■ Exercise goal: In the entries below, return the lines that open with the line containing "antes e a comunidade" and close with the line containing "textual e confecção", both included, without changing a character.

(Page-level text extractions)
= Beginning of Section =
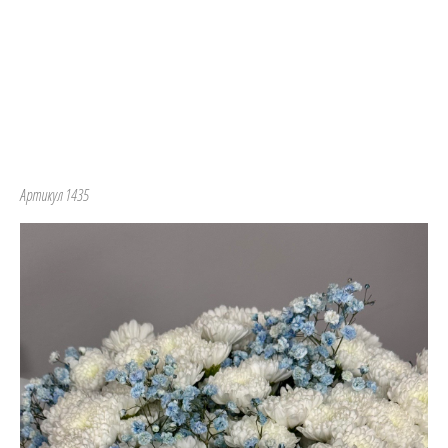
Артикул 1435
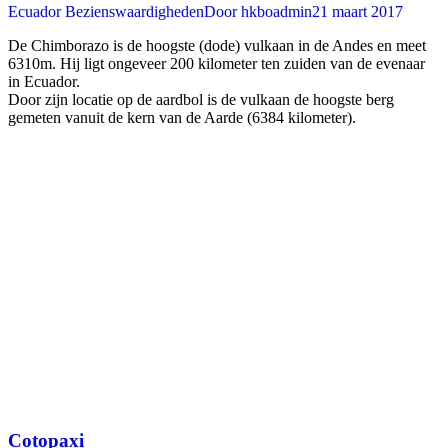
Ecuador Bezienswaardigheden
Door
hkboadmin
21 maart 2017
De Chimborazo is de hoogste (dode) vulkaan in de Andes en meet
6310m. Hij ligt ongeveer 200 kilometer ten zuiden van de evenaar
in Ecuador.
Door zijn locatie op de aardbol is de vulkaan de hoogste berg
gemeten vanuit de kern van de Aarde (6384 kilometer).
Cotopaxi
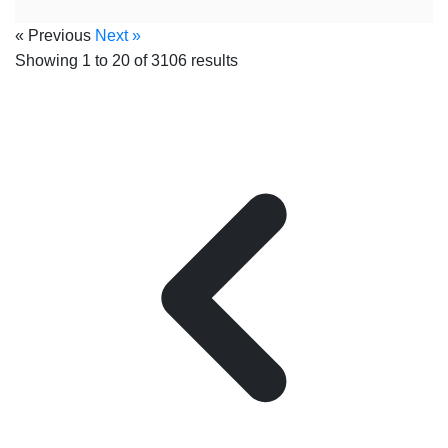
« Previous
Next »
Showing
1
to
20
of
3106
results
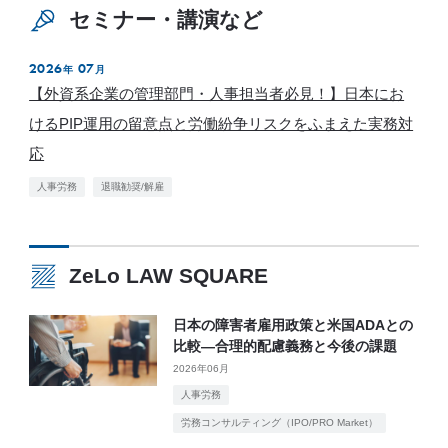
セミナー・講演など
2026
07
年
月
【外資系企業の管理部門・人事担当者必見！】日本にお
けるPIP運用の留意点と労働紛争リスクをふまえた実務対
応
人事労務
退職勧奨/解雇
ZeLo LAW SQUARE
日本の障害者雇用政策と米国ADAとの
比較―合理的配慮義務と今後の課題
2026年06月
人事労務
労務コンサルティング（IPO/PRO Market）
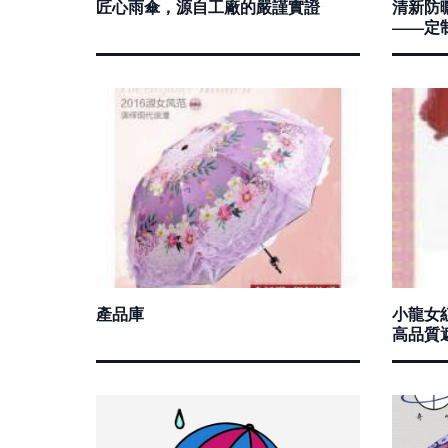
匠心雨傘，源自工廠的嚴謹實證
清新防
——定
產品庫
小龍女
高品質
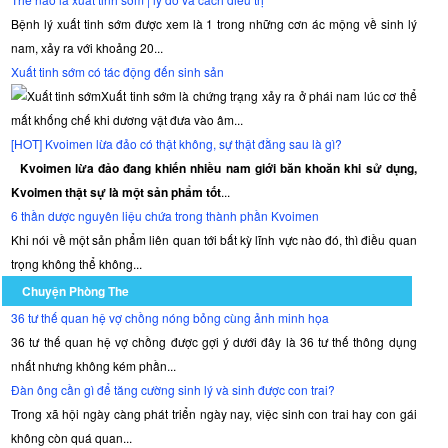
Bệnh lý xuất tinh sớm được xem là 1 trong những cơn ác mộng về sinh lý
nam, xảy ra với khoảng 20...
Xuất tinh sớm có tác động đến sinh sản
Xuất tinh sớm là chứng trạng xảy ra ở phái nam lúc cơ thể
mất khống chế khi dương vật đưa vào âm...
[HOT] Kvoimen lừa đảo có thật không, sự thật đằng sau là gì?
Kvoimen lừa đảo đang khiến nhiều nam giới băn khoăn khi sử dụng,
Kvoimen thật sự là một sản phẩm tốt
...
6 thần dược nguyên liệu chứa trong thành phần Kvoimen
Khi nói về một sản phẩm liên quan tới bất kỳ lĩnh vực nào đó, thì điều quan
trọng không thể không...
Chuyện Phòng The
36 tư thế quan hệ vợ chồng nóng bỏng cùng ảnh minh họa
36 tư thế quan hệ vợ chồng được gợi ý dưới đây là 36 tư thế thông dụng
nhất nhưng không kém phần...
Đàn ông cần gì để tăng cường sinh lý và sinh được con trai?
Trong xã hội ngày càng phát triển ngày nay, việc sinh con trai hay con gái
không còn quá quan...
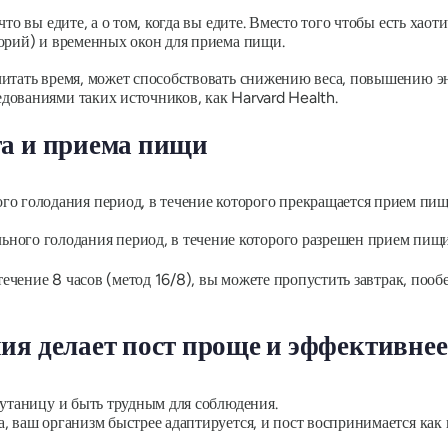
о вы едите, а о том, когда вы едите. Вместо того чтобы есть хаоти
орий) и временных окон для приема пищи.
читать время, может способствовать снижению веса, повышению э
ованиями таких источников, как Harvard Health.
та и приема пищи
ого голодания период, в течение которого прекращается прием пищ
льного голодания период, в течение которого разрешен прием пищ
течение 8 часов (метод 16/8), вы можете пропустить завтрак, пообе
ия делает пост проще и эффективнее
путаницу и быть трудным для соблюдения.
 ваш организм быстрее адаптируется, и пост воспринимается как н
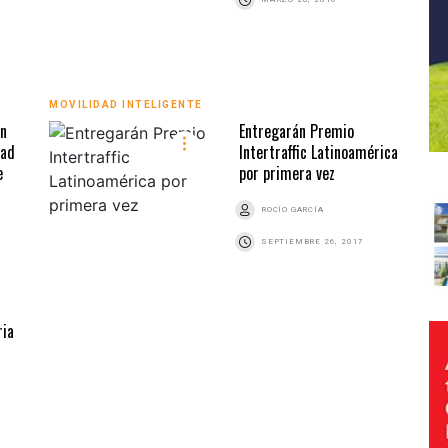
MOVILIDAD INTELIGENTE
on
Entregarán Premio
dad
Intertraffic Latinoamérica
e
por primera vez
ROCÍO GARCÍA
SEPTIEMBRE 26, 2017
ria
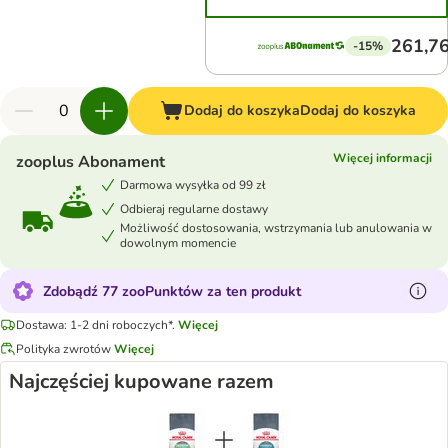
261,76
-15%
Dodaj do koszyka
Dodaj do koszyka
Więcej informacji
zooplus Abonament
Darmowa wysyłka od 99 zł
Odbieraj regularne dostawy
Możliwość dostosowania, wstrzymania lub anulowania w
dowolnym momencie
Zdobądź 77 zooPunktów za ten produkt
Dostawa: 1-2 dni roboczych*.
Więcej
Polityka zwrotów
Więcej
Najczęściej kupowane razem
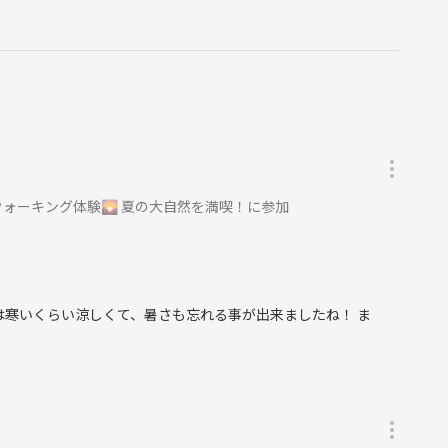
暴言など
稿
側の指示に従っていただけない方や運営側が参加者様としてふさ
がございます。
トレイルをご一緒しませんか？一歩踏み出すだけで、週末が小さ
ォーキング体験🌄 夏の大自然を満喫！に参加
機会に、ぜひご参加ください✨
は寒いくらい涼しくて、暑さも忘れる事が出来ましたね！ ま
= End of Section =
= Beginning of Section =
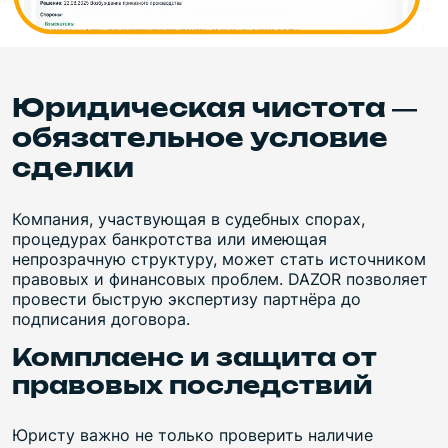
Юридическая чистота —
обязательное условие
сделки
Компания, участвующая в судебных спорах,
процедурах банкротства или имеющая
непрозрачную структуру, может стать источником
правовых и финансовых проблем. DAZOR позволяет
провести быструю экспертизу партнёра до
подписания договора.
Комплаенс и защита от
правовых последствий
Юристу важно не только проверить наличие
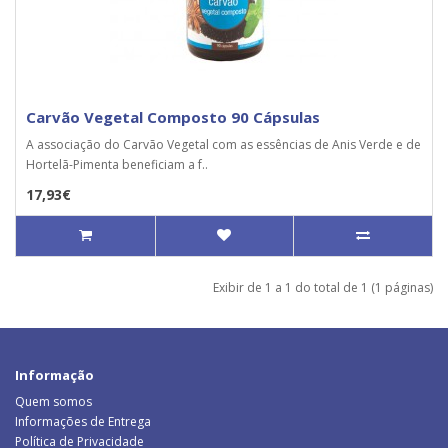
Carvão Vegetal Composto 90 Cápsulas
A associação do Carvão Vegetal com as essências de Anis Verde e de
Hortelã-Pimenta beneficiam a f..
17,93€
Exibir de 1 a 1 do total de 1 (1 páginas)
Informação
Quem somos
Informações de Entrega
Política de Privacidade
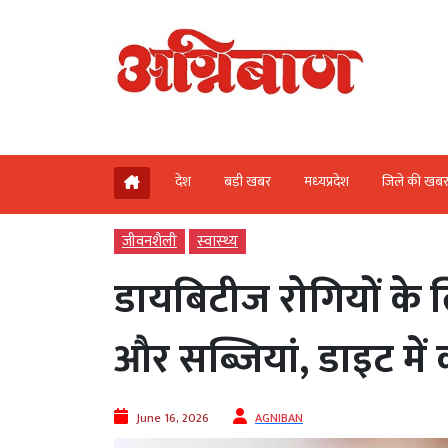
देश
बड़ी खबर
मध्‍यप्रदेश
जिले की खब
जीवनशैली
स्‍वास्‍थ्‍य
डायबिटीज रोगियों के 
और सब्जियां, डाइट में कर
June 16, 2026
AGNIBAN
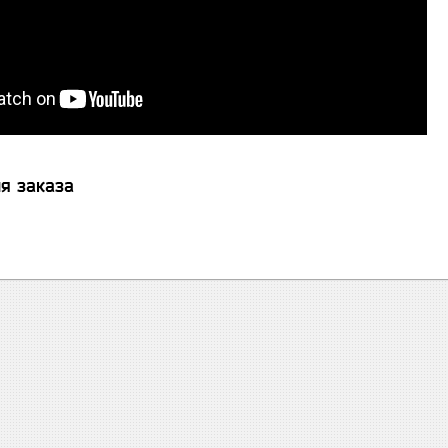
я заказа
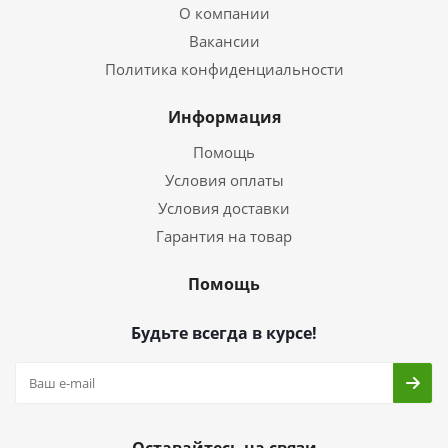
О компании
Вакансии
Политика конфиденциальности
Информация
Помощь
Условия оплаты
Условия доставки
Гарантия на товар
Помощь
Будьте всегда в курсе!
= End of Section =
= Beginning of Section =
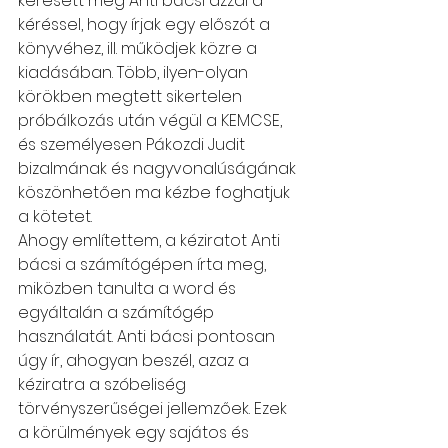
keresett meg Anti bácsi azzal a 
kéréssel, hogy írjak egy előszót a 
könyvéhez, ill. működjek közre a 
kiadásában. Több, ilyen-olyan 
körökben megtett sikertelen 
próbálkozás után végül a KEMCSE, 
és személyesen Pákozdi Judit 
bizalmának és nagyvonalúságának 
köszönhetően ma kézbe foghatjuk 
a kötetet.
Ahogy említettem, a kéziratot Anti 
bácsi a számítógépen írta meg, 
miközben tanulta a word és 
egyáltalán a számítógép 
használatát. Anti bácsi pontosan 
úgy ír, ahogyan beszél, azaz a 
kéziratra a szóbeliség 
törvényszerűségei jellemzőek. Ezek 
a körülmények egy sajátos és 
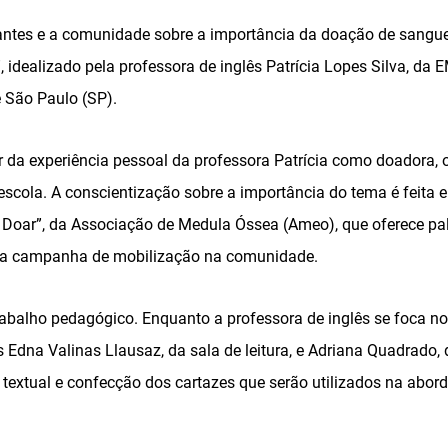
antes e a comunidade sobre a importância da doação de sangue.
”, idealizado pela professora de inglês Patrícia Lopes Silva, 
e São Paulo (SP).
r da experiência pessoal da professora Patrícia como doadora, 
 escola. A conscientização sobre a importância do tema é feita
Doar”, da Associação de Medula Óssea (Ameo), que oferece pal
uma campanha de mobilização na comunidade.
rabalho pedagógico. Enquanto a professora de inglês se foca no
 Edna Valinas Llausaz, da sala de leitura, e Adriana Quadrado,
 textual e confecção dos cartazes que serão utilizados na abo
= End of Section =
■ Output for this exercise:
antes e a comunidade sobre a importância da doação de sangue.
”, idealizado pela professora de inglês Patrícia Lopes Silva, 
e São Paulo (SP).
r da experiência pessoal da professora Patrícia como doadora, 
 escola. A conscientização sobre a importância do tema é feita
Doar”, da Associação de Medula Óssea (Ameo), que oferece pal
uma campanha de mobilização na comunidade.
rabalho pedagógico. Enquanto a professora de inglês se foca no
 Edna Valinas Llausaz, da sala de leitura, e Adriana Quadrado,
 textual e confecção dos cartazes que serão utilizados na abo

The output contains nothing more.